Describe how small-molecule neurotransmitters and neuropeptides are synthesized and
packaged into synaptic vesicles.

What happens to these neurotransmitters once they are released?

Answer 32

Small-molecule transmitters (e.g. glutamate, GABA, acetylcholine, monoamines):

• Uptake or synthesis at the synapse, packaging into synaptic vesicles by transporter that utilizes H+ gradient to accumulate neurotransmitter in synaptic vesicle lumen.
• NT undergo re-uptake after release.

Peptide neurotransmitters:

• Synthesis in the soma; processing in ER and Golgi.
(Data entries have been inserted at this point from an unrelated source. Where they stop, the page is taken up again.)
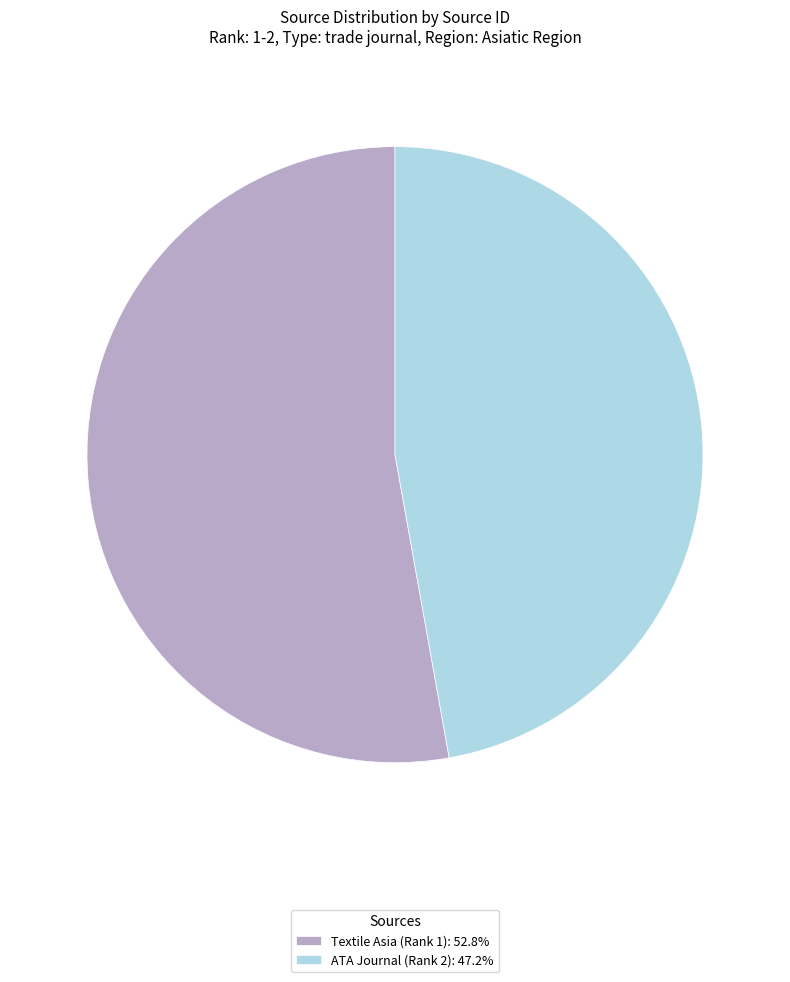

Approximately how many times larger is the value at Textile Asia (Rank 1): 52.8% compared to ATA Journal (Rank 2): 47.2%?

1.1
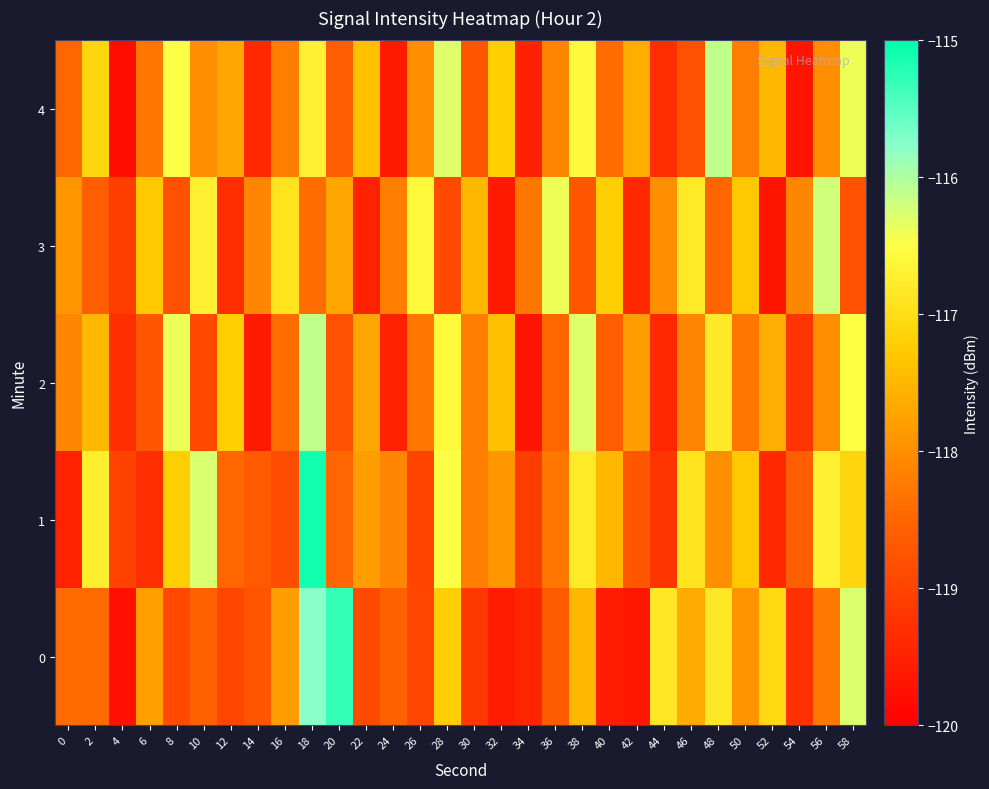

Reading right to left, list all the values displayed in this chart.

0: 58=-116.3	56=-118.3	54=-119.3	52=-117.1	50=-117.9	48=-116.8	46=-117.6	44=-116.9	42=-119.7	40=-119.6	38=-117.5	36=-118.6	34=-119.4	32=-119.6	30=-119.2	28=-117.2	26=-119.0	24=-118.6	22=-118.9	20=-115.3	18=-115.8	16=-117.8	14=-118.8	12=-119.0	10=-118.6	8=-118.9	6=-117.8	4=-119.8	2=-118.4	0=-118.4
1: 58=-117.1	56=-116.7	54=-118.6	52=-119.4	50=-117.3	48=-118.0	46=-116.9	44=-119.2	42=-118.7	40=-117.5	38=-116.8	36=-118.3	34=-119.1	32=-117.9	30=-118.2	28=-116.5	26=-119.0	24=-118.1	22=-117.8	20=-118.5	18=-115.1	16=-118.9	14=-118.7	12=-118.5	10=-116.3	8=-117.2	6=-119.3	4=-119.0	2=-116.7	0=-119.5
2: 58=-116.5	56=-118.0	54=-119.2	52=-117.6	50=-118.3	48=-116.8	46=-118.1	44=-119.4	42=-117.8	40=-118.6	38=-116.3	36=-118.5	34=-119.7	32=-117.4	30=-118.2	28=-116.6	26=-118.3	24=-119.5	22=-117.7	20=-118.8	18=-116.1	16=-118.4	14=-119.6	12=-117.2	10=-118.9	8=-116.4	6=-118.7	4=-119.3	2=-117.5	0=-118.1
3: 58=-118.8	56=-116.2	54=-118.1	52=-119.7	50=-117.3	48=-118.5	46=-116.8	44=-118.0	42=-119.4	40=-117.2	38=-118.7	36=-116.4	34=-118.3	32=-119.6	30=-117.5	28=-118.9	26=-116.6	24=-118.2	22=-119.5	20=-117.7	18=-118.4	16=-116.9	14=-118.1	12=-119.3	10=-116.7	8=-118.8	6=-117.3	4=-119.1	2=-118.6	0=-117.9
4: 58=-116.4	56=-118.0	54=-119.7	52=-117.5	50=-118.2	48=-116.1	46=-118.8	44=-119.3	42=-117.6	40=-118.4	38=-116.6	36=-118.1	34=-119.5	32=-117.2	30=-118.7	28=-116.3	26=-118.0	24=-119.6	22=-117.4	20=-118.6	18=-116.7	16=-118.2	14=-119.4	12=-117.7	10=-118.0	8=-116.5	6=-118.3	4=-119.8	2=-117.1	0=-118.5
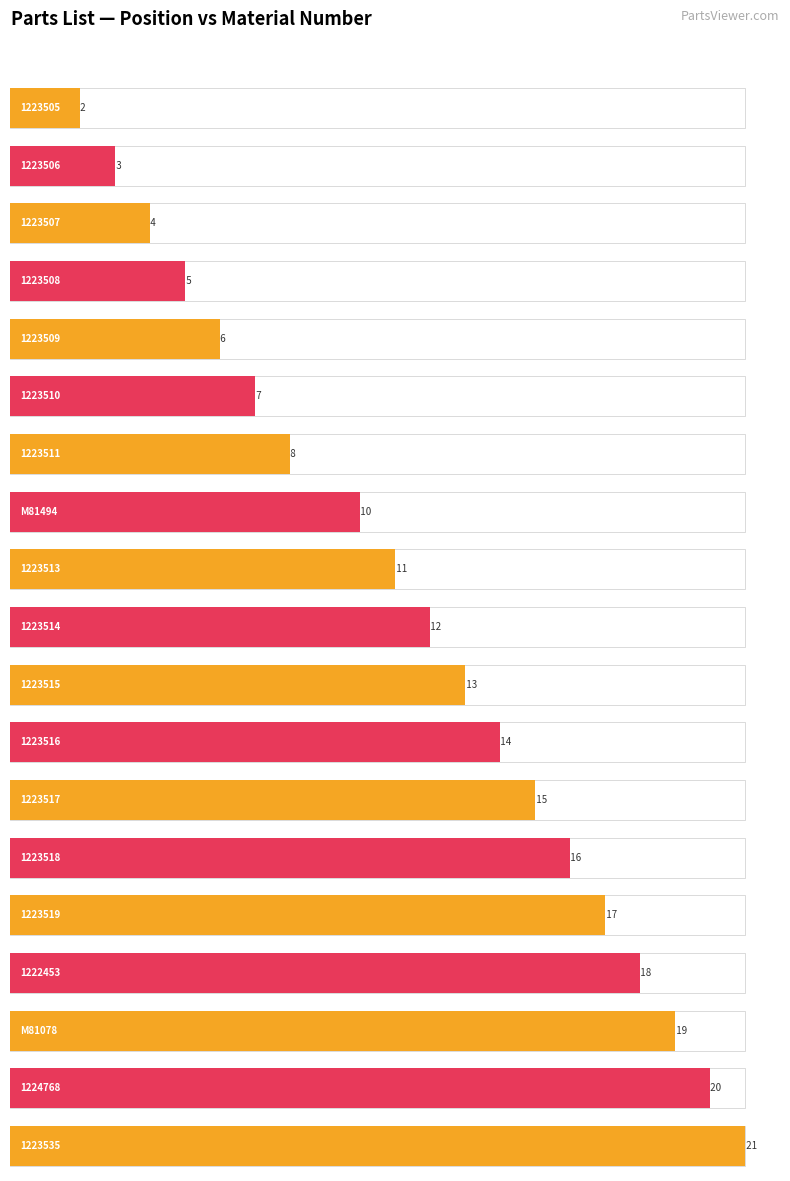

Reading right to left, list all the values displayed in this chart.

21	20	19	18	17	16	15	14	13	12	11	10	8	7	6	5	4	3	2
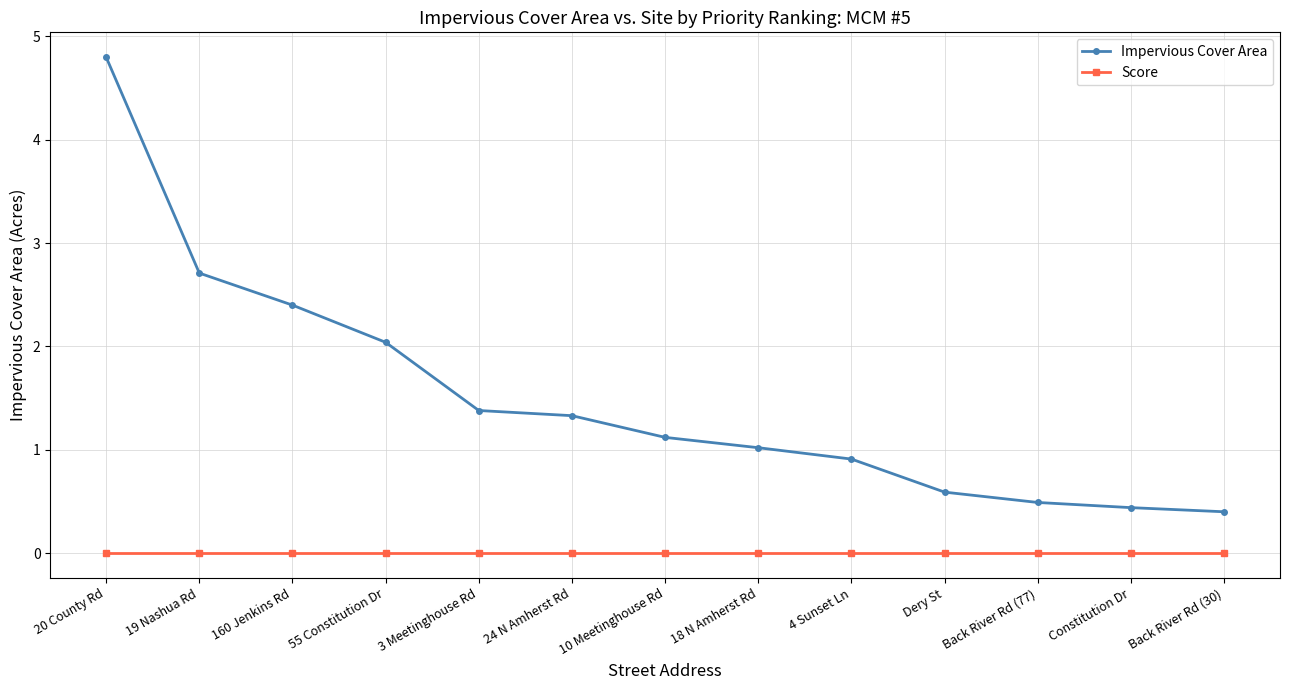

True or false: Score and Impervious Cover Area cross at least once.

False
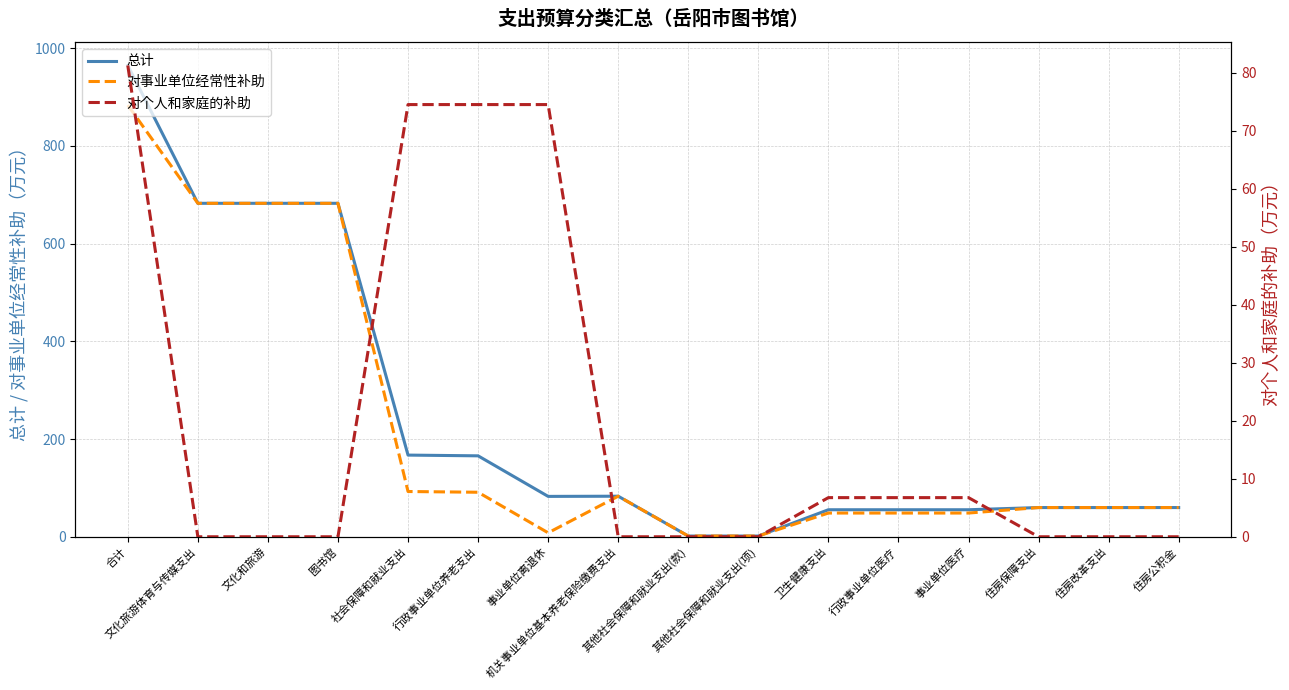

Count the number of data series in this chart.

3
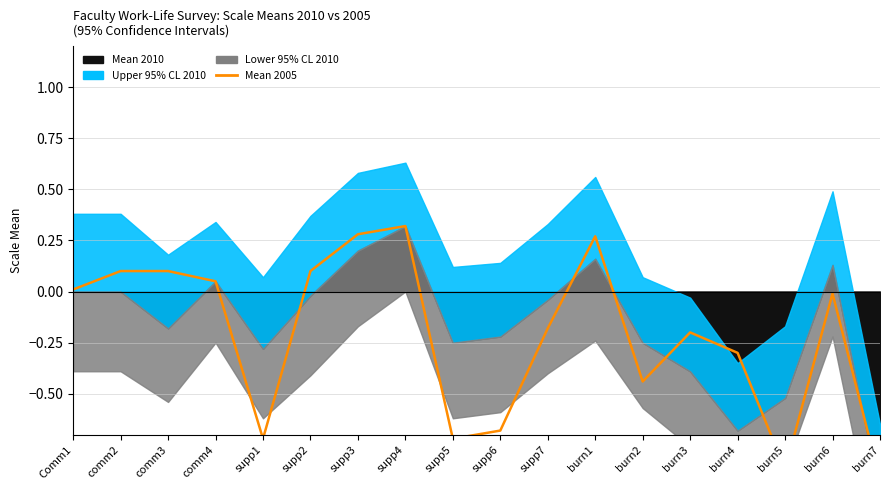

The value at burn4 is -0.3. True or false?

True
Fast axonal transport.
• Neuropeptides are degraded following exocytosis

Question 33

What experimental approach can be utilized to demonstrate that action potential-evoked neurotransmitter release requires calcium influx through voltage-gated calcium channels? (4)

Answer 33

To show that rises in the cytoplasmic calcium concentration required for release, one can record postsynaptic potentials (or currents) from the postsynaptic neuron while

(a) injecting calcium chelators (substances that bind calcium) into the presynaptic terminal to block NT
release

(b) injecting calcium into presynaptic terminal which elicits neurotransmitter release

(c) changing the concentration of calcium in the extracellular solution, leading to concomitant changes in
the amount of neurotransmitter released

(d) To demonstrate the involvement of voltage-gated calcium channels one can block these channels (with
cadmium or with w-agatoxin and w-conotoxin) which abolishes neurotransmitter release.

Question 34

Why does 4-aminopyridine, a potassium channel blocker, increase the amount of neurotransmitter released at the neuromuscular junction?

Answer 34

• Voltage-gated potassium channels are required for the repolarization of the plasma membrane.
• A partial inhibition of voltage-gated potassium channels will slow down the depolarization phase and lead to
  prolonged opening of presynaptic voltage-gated calcium channels.
• This leads to larger increases in the
  presynaptic calcium concentration, leading to an increase in neurotransmitter release.

Question 35

How many acetylcholine molecules elicit a “miniature endplate potential”?

Answer 35

• A miniature endplate potential (mEPP) results from the spontaneous (i.e. action potential independent)
  fusion of a synaptic vesicle with the membrane, releasing the entire acetylcholine content of the synaptic vesicle into the synaptic cleft.
• The postsynaptic plasma membrane contains a large number of nicotinic acetylcholine receptors, and a large fraction of these receptors will bind acetylcholine and open
  in response to the release of one quantum (one synaptic vesicle full of) acetylcholine.

Exactly how many?
— According to estimates of Katz and Miledi, the current passing through a single nicotinic acetylcholine
receptor in response to acetylcholine binding is approximately 0.3 µV. The average mEPP has an amplitude
around 0.5 mV, corresponding to the opening of approximately 2000 receptors.